MADEIRA
EMBROIDERY

CHARACTERISTICS
•
DESIGNS - usually simple or conventional floral motifs
and scrolls
• LADDERWORK - a very narrow
ladder made using a stiletto for the holes.
• SCALLOPING - padded before
stitched with finest buttonhole stitch.
• FABRICS - white or bleached
Portuguese cotton fabric. Or the finest of fabrics with
a firm fine texture – cambric, muslin, cotton,
lawn, fine linen, good crepe de chine.
• STITCHES - running, overcasting
stitch, buttonhole, padded satin stitch.
• APPLIQUE - sometimes
small pieces of cotton fabric hemmed to main ground
and embroidere, pin stitch (Point de Paris) hemming,
point de turc or buttonhole.
• THREADS - cotton or linen
mercerized thread on linen or cotton. Fine twisted silk
on crepe de chine. Often worked in pale blue cotton
thread as white easily soiled in the climate.
• USES - dresses, lingerie,
baby clothes, fine household linen, handkerchiefs.
HISTORY
Unlike the embroideries of Spain which had links with
North Africa and South America, those of Portugal have
more affinity with work of the Indian sub-continent
with curving scrolls.
Portuguese explorers opened the sea route round Africa
to India during the 15th C and by 1505 the first Portuguese
vice-regency in India was established.
The archipelago
of Madeira, off the Atlantic coast of Portugal, was
and is a prolific centre for the output of embroidery.
Thousands of women embroidered towels, tablemats and
other domestic items for sale not only in Madeira and
mainland Portugal but also overseas, particularly in
America.
In 1850 by philanthropic
Englishwoman, Mrs.
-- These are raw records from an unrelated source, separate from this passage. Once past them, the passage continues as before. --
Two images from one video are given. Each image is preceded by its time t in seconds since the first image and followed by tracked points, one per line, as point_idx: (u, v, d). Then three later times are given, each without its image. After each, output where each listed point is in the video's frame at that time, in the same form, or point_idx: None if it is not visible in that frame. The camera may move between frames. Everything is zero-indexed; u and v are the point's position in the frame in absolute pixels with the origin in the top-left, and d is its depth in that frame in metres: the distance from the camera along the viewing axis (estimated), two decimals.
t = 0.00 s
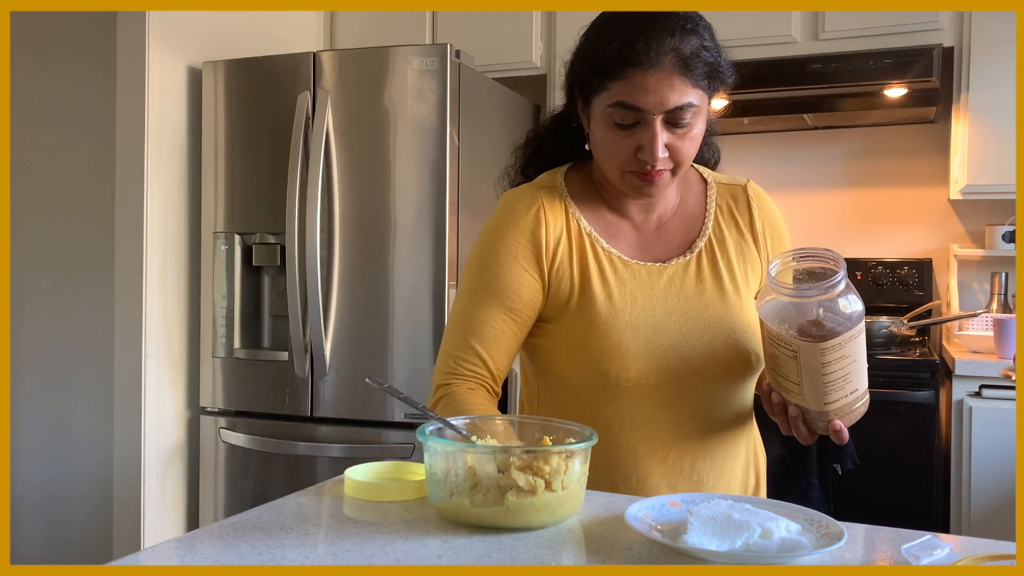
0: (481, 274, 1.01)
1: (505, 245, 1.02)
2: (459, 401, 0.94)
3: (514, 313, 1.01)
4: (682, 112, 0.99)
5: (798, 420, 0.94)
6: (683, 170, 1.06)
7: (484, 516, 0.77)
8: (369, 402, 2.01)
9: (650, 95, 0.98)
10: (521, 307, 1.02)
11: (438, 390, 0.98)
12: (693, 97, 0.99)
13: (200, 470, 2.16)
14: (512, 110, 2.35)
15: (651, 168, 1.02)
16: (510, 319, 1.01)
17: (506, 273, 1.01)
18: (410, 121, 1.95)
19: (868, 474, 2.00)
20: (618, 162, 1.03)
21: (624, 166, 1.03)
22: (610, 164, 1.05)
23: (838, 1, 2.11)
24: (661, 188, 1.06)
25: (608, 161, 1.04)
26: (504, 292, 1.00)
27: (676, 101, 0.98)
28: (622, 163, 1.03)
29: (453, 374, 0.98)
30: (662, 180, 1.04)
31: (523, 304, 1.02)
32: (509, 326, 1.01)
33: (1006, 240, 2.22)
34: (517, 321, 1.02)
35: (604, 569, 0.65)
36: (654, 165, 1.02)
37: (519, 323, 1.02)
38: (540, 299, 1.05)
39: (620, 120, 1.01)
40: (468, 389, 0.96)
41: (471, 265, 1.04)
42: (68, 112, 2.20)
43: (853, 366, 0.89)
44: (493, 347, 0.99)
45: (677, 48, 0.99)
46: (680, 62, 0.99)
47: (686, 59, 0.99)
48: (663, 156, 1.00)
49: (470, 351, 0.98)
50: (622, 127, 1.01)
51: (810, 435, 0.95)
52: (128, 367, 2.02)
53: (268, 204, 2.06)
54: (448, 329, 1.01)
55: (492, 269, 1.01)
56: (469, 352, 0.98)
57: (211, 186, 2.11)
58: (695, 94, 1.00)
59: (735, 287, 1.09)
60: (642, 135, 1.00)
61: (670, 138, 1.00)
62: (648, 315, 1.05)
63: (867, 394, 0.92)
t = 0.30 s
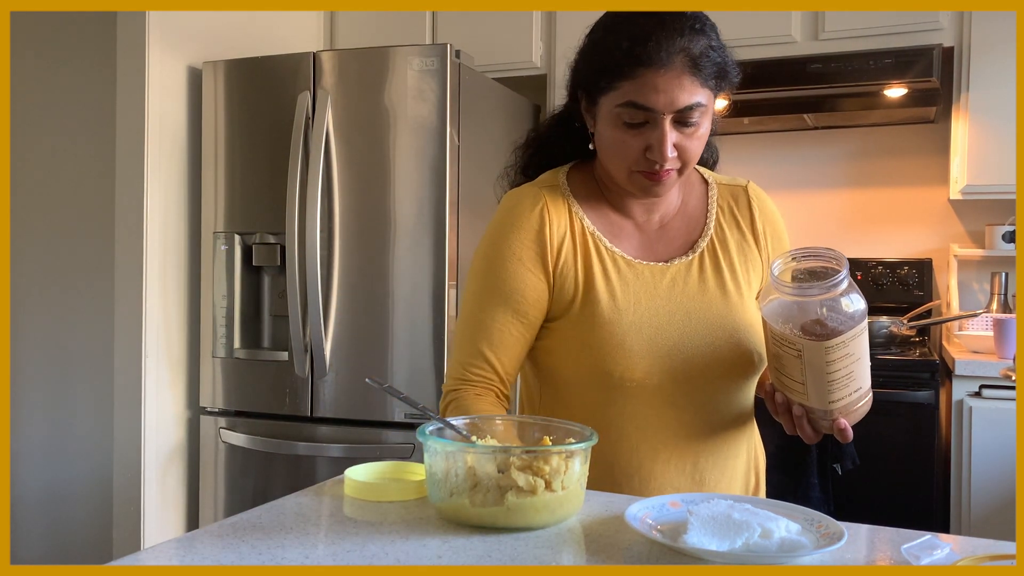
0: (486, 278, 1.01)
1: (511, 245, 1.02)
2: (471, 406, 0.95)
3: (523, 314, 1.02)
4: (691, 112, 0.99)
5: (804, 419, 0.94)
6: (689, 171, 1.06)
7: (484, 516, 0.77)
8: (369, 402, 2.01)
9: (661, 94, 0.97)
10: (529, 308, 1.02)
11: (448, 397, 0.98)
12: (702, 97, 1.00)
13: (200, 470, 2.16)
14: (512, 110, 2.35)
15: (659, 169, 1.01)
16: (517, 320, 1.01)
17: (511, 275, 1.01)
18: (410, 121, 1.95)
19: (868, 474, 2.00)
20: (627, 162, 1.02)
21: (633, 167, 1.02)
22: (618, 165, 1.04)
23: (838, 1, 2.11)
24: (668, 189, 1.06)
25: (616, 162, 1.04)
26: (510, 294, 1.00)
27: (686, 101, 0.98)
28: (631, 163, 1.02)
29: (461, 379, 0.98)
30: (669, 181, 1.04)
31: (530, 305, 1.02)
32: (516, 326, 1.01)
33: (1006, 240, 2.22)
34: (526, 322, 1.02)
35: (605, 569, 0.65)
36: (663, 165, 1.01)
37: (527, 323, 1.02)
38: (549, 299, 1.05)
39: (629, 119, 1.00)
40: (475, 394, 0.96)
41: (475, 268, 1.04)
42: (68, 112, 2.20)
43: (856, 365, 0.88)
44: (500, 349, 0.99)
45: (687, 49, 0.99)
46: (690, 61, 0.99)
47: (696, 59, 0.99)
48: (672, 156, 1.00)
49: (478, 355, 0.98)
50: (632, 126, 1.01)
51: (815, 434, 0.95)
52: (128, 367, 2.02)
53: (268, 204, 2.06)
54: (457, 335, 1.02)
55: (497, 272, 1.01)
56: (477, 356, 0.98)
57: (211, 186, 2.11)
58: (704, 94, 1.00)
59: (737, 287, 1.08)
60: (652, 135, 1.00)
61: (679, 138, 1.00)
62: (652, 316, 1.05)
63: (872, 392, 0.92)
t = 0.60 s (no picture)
0: (510, 271, 0.99)
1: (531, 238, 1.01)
2: (537, 407, 0.95)
3: (556, 306, 1.01)
4: (707, 111, 0.99)
5: (806, 424, 0.93)
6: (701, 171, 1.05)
7: (484, 516, 0.77)
8: (369, 402, 2.01)
9: (682, 92, 0.97)
10: (559, 299, 1.01)
11: (504, 401, 0.98)
12: (720, 97, 1.00)
13: (200, 470, 2.16)
14: (512, 110, 2.35)
15: (675, 167, 1.01)
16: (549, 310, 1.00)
17: (535, 267, 0.99)
18: (410, 121, 1.95)
19: (868, 474, 2.00)
20: (642, 160, 1.02)
21: (649, 164, 1.02)
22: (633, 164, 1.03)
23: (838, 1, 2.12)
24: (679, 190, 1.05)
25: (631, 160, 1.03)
26: (540, 286, 0.99)
27: (704, 101, 0.98)
28: (647, 161, 1.01)
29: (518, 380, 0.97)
30: (682, 181, 1.03)
31: (556, 296, 1.00)
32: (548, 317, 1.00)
33: (1006, 240, 2.22)
34: (557, 314, 1.01)
35: (604, 569, 0.65)
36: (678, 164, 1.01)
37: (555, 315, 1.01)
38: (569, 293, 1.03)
39: (648, 117, 1.00)
40: (536, 395, 0.97)
41: (497, 264, 1.02)
42: (68, 112, 2.20)
43: (861, 371, 0.88)
44: (544, 344, 0.99)
45: (707, 49, 0.99)
46: (709, 62, 0.99)
47: (715, 60, 1.00)
48: (688, 156, 1.00)
49: (529, 355, 0.98)
50: (650, 124, 1.00)
51: (816, 439, 0.94)
52: (128, 367, 2.02)
53: (268, 204, 2.06)
54: (493, 337, 0.99)
55: (524, 266, 0.99)
56: (529, 356, 0.98)
57: (211, 186, 2.11)
58: (721, 95, 1.00)
59: (737, 289, 1.09)
60: (670, 133, 0.99)
61: (695, 137, 1.00)
62: (660, 315, 1.04)
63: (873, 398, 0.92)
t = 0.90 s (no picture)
0: (526, 265, 0.97)
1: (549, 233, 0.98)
2: (521, 407, 0.93)
3: (564, 308, 0.99)
4: (727, 116, 1.00)
5: (816, 423, 0.92)
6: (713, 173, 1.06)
7: (484, 516, 0.77)
8: (369, 402, 2.01)
9: (707, 96, 0.97)
10: (568, 298, 0.99)
11: (492, 393, 0.97)
12: (740, 103, 1.00)
13: (200, 470, 2.16)
14: (513, 110, 2.35)
15: (692, 169, 1.01)
16: (557, 311, 0.98)
17: (551, 265, 0.97)
18: (410, 121, 1.95)
19: (868, 474, 2.00)
20: (660, 160, 1.01)
21: (667, 165, 1.02)
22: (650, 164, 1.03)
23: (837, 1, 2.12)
24: (691, 191, 1.06)
25: (648, 160, 1.02)
26: (551, 283, 0.97)
27: (727, 105, 0.98)
28: (665, 162, 1.01)
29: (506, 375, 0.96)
30: (695, 182, 1.04)
31: (568, 297, 0.99)
32: (555, 315, 0.98)
33: (1006, 240, 2.22)
34: (564, 313, 0.99)
35: (605, 569, 0.65)
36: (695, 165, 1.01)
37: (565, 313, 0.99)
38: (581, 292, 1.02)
39: (670, 117, 0.99)
40: (523, 393, 0.95)
41: (510, 257, 0.98)
42: (68, 113, 2.20)
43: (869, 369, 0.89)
44: (543, 345, 0.97)
45: (733, 54, 0.99)
46: (734, 67, 0.99)
47: (739, 65, 1.00)
48: (706, 158, 1.00)
49: (524, 352, 0.96)
50: (670, 125, 1.00)
51: (825, 437, 0.94)
52: (128, 367, 2.02)
53: (269, 204, 2.06)
54: (492, 324, 0.98)
55: (536, 260, 0.97)
56: (523, 353, 0.96)
57: (211, 186, 2.11)
58: (741, 100, 1.01)
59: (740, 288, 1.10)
60: (690, 135, 0.99)
61: (714, 140, 1.00)
62: (676, 311, 1.04)
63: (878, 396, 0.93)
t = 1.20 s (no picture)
0: (510, 265, 0.97)
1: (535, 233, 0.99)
2: (481, 401, 0.91)
3: (545, 309, 0.99)
4: (723, 118, 0.99)
5: (813, 430, 0.93)
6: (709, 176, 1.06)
7: (484, 516, 0.77)
8: (369, 401, 2.01)
9: (702, 96, 0.97)
10: (547, 299, 0.99)
11: (458, 386, 0.95)
12: (737, 105, 1.00)
13: (200, 470, 2.16)
14: (513, 110, 2.35)
15: (685, 170, 1.01)
16: (537, 313, 0.98)
17: (535, 266, 0.97)
18: (410, 121, 1.95)
19: (869, 474, 2.00)
20: (653, 159, 1.01)
21: (661, 164, 1.01)
22: (644, 163, 1.03)
23: (837, 2, 2.12)
24: (686, 191, 1.05)
25: (642, 159, 1.02)
26: (531, 282, 0.97)
27: (722, 107, 0.98)
28: (658, 162, 1.01)
29: (475, 368, 0.94)
30: (690, 183, 1.04)
31: (550, 299, 0.99)
32: (534, 317, 0.98)
33: (1006, 240, 2.22)
34: (542, 313, 0.99)
35: (605, 569, 0.65)
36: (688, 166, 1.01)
37: (545, 314, 0.99)
38: (567, 295, 1.02)
39: (664, 117, 0.99)
40: (490, 389, 0.93)
41: (495, 255, 0.99)
42: (68, 112, 2.20)
43: (865, 377, 0.89)
44: (519, 342, 0.96)
45: (730, 56, 0.99)
46: (731, 70, 0.99)
47: (737, 68, 0.99)
48: (700, 159, 1.00)
49: (495, 346, 0.95)
50: (664, 124, 1.00)
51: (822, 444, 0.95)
52: (128, 367, 2.02)
53: (269, 204, 2.06)
54: (471, 314, 0.98)
55: (519, 258, 0.97)
56: (494, 347, 0.95)
57: (211, 186, 2.11)
58: (738, 103, 1.00)
59: (739, 289, 1.09)
60: (684, 135, 0.99)
61: (708, 141, 1.00)
62: (669, 312, 1.04)
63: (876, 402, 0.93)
Phelps, whose family had a house
in Madeira, returned to Britain with trunks full of
embroidery produced by calloused peasant hands. “The
English upper middle classes followed and had their
trousseaux stitched and embroidered in Madeira, where
skills were handed down from mother to daughter.”
The finest of buttonhole
stitches around the edges of items, is the main identifying
characteristic. Maderia work was copied by other countries,
mainly China, but few were able to reach the standard
of the Madeira women.
REFERENCE:
THE EMBROIDERY OF MADEIRA by Carolyn Walker &
Kathy Holman, 1987
THE BOOK OF FINE LINEN by Françoise de Banneville,
translated from French by Deke Dusinberre, 1994 Fammarion.